Atomic Bomb de Sabrina Calvo & Fabrice Colin
A première vue, ce texte court et sarcastique se présente comme la version romanesque d'une forme chantée bien connue des amateurs de folk et de country, les élucubrations (je pense à "Dang Me" de Roger Miller, à "Talkin' World War III" de Bob Dylan, mais aussi aux tentatives françaises de traduction ou d'adaptation comme "Pends-moi" d'Hugues Auffray et bien sûr "Les élucubrations" d'Antoine).
Néanmoins, sous ses airs de nonsense à la Lewis Carroll (dont on sait l'importance dans l'oeuvre ultérieure de Sabrina Calvo, voir par exemple Elliot du Néant) se cache évidemment, comme souvent dans le genre en apparence mineur des élucubrations, une critique, discrète mais bien réelle, de notre "société moderne en décomposition" (page 35) – ou plutôt en voie de "désagrégation entropique" (page 76).

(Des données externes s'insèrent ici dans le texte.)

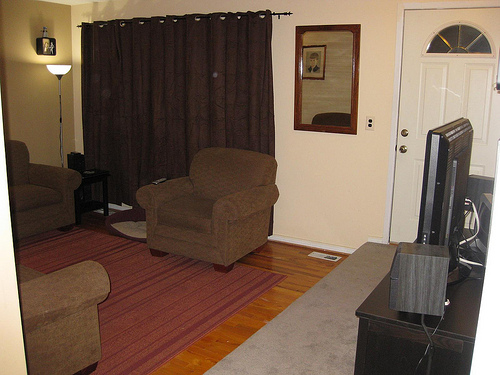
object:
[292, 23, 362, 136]
mirror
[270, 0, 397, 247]
wall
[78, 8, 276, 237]
curtains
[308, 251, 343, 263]
vent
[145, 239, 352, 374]
floor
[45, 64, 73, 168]
lamp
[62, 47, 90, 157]
corner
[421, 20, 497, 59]
window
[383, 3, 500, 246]
door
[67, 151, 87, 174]
speaker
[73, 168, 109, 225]
stand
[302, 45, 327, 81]
picture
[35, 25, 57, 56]
oleo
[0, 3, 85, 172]
wall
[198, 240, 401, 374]
carpet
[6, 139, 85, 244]
chairs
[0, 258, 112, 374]
furniture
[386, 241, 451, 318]
speaker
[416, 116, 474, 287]
television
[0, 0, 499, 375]
living room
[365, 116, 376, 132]
switch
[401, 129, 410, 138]
deadbolt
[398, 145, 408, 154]
doorknob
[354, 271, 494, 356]
countertop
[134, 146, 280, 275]
chair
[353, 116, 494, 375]
entertainment center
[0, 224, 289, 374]
carpet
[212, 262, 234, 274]
legs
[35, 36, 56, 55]
box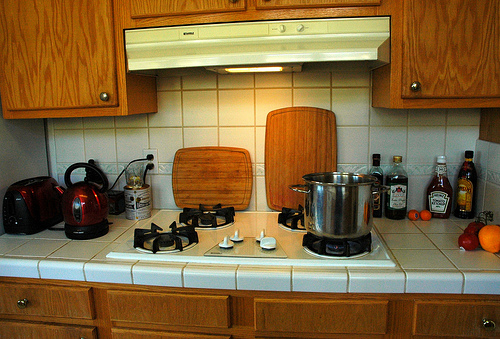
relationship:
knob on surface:
[217, 233, 235, 248] [122, 194, 422, 296]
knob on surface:
[231, 224, 244, 242] [122, 194, 422, 296]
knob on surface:
[255, 229, 267, 242] [122, 194, 422, 296]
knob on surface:
[256, 234, 276, 252] [122, 194, 422, 296]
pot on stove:
[282, 171, 382, 249] [154, 201, 383, 266]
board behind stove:
[263, 106, 337, 211] [132, 220, 197, 254]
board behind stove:
[172, 146, 253, 211] [132, 220, 197, 254]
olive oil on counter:
[383, 155, 408, 217] [3, 206, 496, 298]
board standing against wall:
[174, 147, 259, 207] [57, 98, 470, 225]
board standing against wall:
[265, 101, 340, 161] [57, 98, 470, 225]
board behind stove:
[172, 146, 253, 211] [115, 196, 398, 273]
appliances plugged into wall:
[12, 158, 119, 243] [58, 118, 171, 197]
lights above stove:
[214, 62, 303, 90] [158, 192, 392, 275]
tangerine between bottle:
[406, 207, 422, 222] [423, 151, 456, 221]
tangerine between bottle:
[418, 203, 431, 220] [423, 151, 456, 221]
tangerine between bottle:
[406, 207, 422, 222] [381, 150, 411, 225]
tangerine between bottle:
[418, 203, 431, 220] [381, 150, 411, 225]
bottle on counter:
[426, 155, 454, 219] [3, 206, 496, 298]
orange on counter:
[479, 224, 499, 253] [8, 218, 497, 299]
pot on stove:
[289, 172, 381, 239] [113, 205, 385, 272]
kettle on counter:
[52, 157, 112, 242] [3, 206, 496, 298]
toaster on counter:
[3, 176, 66, 236] [3, 206, 496, 298]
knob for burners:
[216, 229, 281, 252] [143, 184, 398, 269]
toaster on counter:
[10, 159, 75, 238] [3, 206, 496, 298]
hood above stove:
[119, 12, 394, 80] [100, 202, 400, 272]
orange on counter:
[477, 218, 498, 262] [394, 220, 471, 280]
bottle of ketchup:
[416, 154, 463, 222] [418, 151, 476, 215]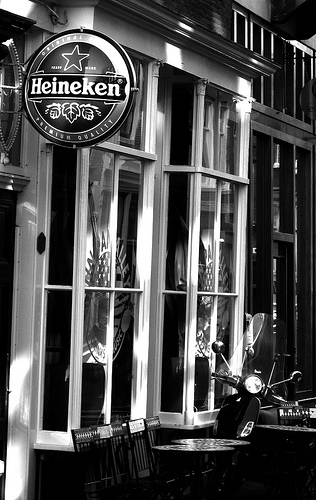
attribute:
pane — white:
[80, 290, 108, 434]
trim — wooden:
[193, 81, 251, 184]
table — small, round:
[174, 436, 249, 494]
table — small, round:
[149, 442, 232, 499]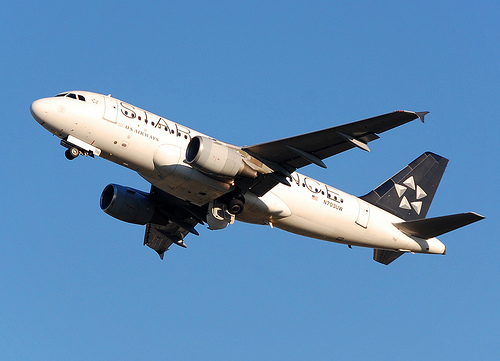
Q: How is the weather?
A: It is clear.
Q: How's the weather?
A: It is clear.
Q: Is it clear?
A: Yes, it is clear.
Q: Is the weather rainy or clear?
A: It is clear.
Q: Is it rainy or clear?
A: It is clear.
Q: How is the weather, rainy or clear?
A: It is clear.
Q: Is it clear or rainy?
A: It is clear.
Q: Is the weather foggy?
A: No, it is clear.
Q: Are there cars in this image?
A: No, there are no cars.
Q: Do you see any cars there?
A: No, there are no cars.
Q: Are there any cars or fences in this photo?
A: No, there are no cars or fences.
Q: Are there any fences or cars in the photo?
A: No, there are no cars or fences.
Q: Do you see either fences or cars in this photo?
A: No, there are no cars or fences.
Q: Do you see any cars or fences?
A: No, there are no cars or fences.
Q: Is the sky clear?
A: Yes, the sky is clear.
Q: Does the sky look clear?
A: Yes, the sky is clear.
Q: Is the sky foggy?
A: No, the sky is clear.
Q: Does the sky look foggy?
A: No, the sky is clear.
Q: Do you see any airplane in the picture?
A: Yes, there is an airplane.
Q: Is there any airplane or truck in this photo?
A: Yes, there is an airplane.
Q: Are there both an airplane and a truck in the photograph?
A: No, there is an airplane but no trucks.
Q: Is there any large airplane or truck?
A: Yes, there is a large airplane.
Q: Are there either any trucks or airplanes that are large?
A: Yes, the airplane is large.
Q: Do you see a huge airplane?
A: Yes, there is a huge airplane.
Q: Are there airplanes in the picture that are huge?
A: Yes, there is an airplane that is huge.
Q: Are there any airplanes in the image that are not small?
A: Yes, there is a huge airplane.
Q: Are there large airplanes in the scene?
A: Yes, there is a large airplane.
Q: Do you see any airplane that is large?
A: Yes, there is a large airplane.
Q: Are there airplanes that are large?
A: Yes, there is an airplane that is large.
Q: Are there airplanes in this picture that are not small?
A: Yes, there is a large airplane.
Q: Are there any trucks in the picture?
A: No, there are no trucks.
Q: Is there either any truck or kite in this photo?
A: No, there are no trucks or kites.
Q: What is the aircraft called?
A: The aircraft is an airplane.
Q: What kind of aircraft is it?
A: The aircraft is an airplane.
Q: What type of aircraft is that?
A: This is an airplane.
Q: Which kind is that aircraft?
A: This is an airplane.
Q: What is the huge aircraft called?
A: The aircraft is an airplane.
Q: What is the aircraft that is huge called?
A: The aircraft is an airplane.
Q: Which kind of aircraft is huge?
A: The aircraft is an airplane.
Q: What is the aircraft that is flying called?
A: The aircraft is an airplane.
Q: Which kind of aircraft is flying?
A: The aircraft is an airplane.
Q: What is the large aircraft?
A: The aircraft is an airplane.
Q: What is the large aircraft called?
A: The aircraft is an airplane.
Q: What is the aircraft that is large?
A: The aircraft is an airplane.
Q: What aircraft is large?
A: The aircraft is an airplane.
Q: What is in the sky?
A: The plane is in the sky.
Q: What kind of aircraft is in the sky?
A: The aircraft is an airplane.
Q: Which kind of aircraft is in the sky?
A: The aircraft is an airplane.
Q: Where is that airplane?
A: The airplane is in the sky.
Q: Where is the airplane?
A: The airplane is in the sky.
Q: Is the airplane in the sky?
A: Yes, the airplane is in the sky.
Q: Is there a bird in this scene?
A: No, there are no birds.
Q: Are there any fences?
A: No, there are no fences.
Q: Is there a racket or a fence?
A: No, there are no fences or rackets.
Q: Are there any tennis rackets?
A: No, there are no tennis rackets.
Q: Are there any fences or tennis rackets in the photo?
A: No, there are no tennis rackets or fences.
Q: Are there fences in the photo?
A: No, there are no fences.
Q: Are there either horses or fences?
A: No, there are no fences or horses.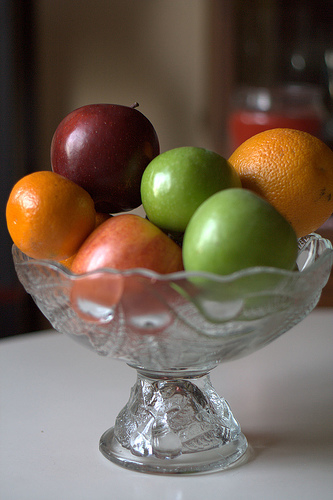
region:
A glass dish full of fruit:
[2, 89, 331, 478]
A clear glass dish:
[7, 234, 329, 479]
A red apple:
[34, 74, 164, 207]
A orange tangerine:
[2, 161, 104, 268]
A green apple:
[178, 182, 314, 285]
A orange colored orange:
[226, 110, 332, 248]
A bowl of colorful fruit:
[1, 65, 331, 385]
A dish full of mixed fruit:
[3, 68, 331, 405]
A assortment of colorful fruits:
[1, 74, 332, 334]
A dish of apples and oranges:
[1, 51, 331, 370]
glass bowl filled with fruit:
[9, 100, 327, 473]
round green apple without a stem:
[178, 185, 299, 292]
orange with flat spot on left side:
[4, 165, 95, 262]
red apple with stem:
[46, 93, 160, 212]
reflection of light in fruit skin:
[146, 164, 181, 203]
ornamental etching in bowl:
[120, 378, 222, 459]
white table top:
[10, 362, 261, 496]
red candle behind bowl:
[223, 78, 320, 157]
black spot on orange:
[314, 185, 332, 203]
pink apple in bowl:
[70, 210, 187, 327]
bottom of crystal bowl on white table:
[72, 345, 294, 492]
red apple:
[71, 211, 183, 322]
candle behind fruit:
[190, 65, 331, 235]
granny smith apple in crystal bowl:
[173, 190, 321, 313]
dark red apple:
[42, 97, 168, 208]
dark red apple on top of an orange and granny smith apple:
[14, 96, 196, 237]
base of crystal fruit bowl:
[87, 351, 264, 488]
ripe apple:
[164, 191, 307, 301]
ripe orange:
[5, 163, 102, 272]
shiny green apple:
[132, 147, 251, 238]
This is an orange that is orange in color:
[258, 129, 324, 231]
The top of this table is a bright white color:
[289, 394, 298, 427]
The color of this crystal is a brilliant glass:
[130, 401, 201, 488]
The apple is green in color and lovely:
[210, 187, 270, 287]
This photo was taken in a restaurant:
[81, 133, 311, 413]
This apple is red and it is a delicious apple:
[73, 107, 136, 207]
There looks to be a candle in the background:
[239, 78, 327, 146]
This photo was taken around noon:
[60, 132, 279, 462]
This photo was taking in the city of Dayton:
[54, 84, 284, 431]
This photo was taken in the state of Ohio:
[63, 117, 270, 450]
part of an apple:
[165, 179, 180, 203]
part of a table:
[233, 468, 248, 482]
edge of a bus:
[149, 456, 197, 492]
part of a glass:
[152, 430, 198, 469]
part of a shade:
[262, 424, 291, 471]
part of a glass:
[156, 393, 184, 429]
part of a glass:
[155, 412, 180, 443]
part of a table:
[110, 469, 131, 490]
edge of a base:
[165, 452, 208, 491]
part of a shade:
[250, 429, 280, 489]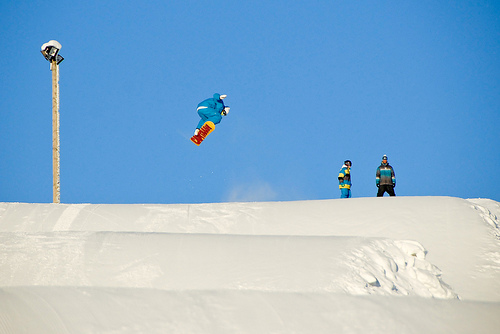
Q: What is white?
A: The ground.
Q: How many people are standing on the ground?
A: Two.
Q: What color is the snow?
A: White.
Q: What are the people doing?
A: Snowboarding.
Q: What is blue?
A: Sky.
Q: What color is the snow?
A: White.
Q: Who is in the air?
A: Snowboarder.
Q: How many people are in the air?
A: One.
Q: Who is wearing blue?
A: The snowboarder.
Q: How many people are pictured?
A: Three.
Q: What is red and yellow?
A: Snowboard.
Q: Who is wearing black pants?
A: Person on right.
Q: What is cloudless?
A: Sky.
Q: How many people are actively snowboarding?
A: 1.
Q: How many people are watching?
A: 2.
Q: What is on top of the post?
A: Lights.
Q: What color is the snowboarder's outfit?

En se mettant en scène, dans les trois parties du roman, sous des formes à peine déguisées, signalées par "des quasi anagrammes" (page 70), le duo Sabrina Calvo & Fabrice Colin ne fait pas que s'amuser à casser son image (tout juste naissante alors), il offre aussi trois versions de la marginalité (voire de "la panique existentielle absolue", page 113) à laquelle sont condamnés les êtres trop différents (et il célèbre au passage les vertus de l'amitié, comme Léo Henry le fera plus tard dans Rouge gueule de bois ou Le Casse du continuum) :
– les septuagénaires Kelvo & Collins, nègres du prestigieux Ferris Maxwell Jr (une sorte de Breat Easton Ellis, si l'on en croit l'épigraphe du roman), bien décidés, pour conclure leur vie punk (façon Las Vegas Parano version Terry Gilliam, mais avec le recul on pense aussi à Outrage et rébellion de Catherine Dufour), à "surfer sur l'onde de choc de la Bombe A" (page 11), comme de nos jours les politiciens surfent sur la vague pandémique ;
– les poires extra-terrestres Valk & Nik, "réincarnations de deux humains" (page 70), d'abord en simple visite sur Terre, puis en quête d'un trou noir pour rentrer, en mode Steven Spielberg (ET) dégraissé de toute guimauve (page 73 : "le seul trou noir que j'avais trouvé, c'était celui qui était en moi, tout au fond") ;
– les rats Ka & Ko, débarqués au Japon pour lutter, au choix, contre la Souris Noire (oui, le même adversaire que dans le récent Melmoth furieux de Sabrina Calvo, qu'annonce un autre épisode du roman, pages 16-17) ou contre Nintendo (ici, on est clairement dans le récit anthropomorphique à la sauce Robert Merle, en mode Un animal doué de raison).
(On peut rajouter à ces trois binômes celui formé par les détectives privés Bloom & Halifax, qui interviennent à l'occasion dans le roman, notamment pour assurer la transition entre les trois parties, mais aussi pour préparer certains épisodes, comme celui de la Main du Destin.)
Alors, certes, Atomic Bomb parle sans doute moins "la langue du désespoir" (page 83) que, par exemple, La Célébration du lézard de Quentin Margne ou Koma Kapital de Anne-Claire Hello, mais tout de même, certains passages, voire certaines phrases, trahissent, de façon souvent très poétique, la mélancolie qui se cache toujours sous la grimace du clown, par exemple (page 106, avec une allitérations en bilabiales, P, B, M) : "ses yeux noirs avaient l'éclat brisé d'une bille perdue".
En insistant, aussi, par sa structure même (la troisième partie renvoyant finalement à la première) sur le caractère cyclique de l'existence humaine ("chez eux, les trucs commencent, ils ont un milieu, et puis une fin", page 50), faite de l'éternelle répétition des mêmes erreurs, notamment des mêmes exclusions, Atomik Bomb livre peut-être, au fond, une manière de manifeste de la "blank generation" chère à Richard Hell (ou de la "génération désenchantée" chère à Mylène Farmer).
Avec presque vingt ans de recul, l'ouvrage sonne étrangement, en tout cas, tant on a l'impression que la "race hautement inflammable" (page 16) ici décrite a continué, plus que jamais, à se carboniser – et la planète avec elle, hélas.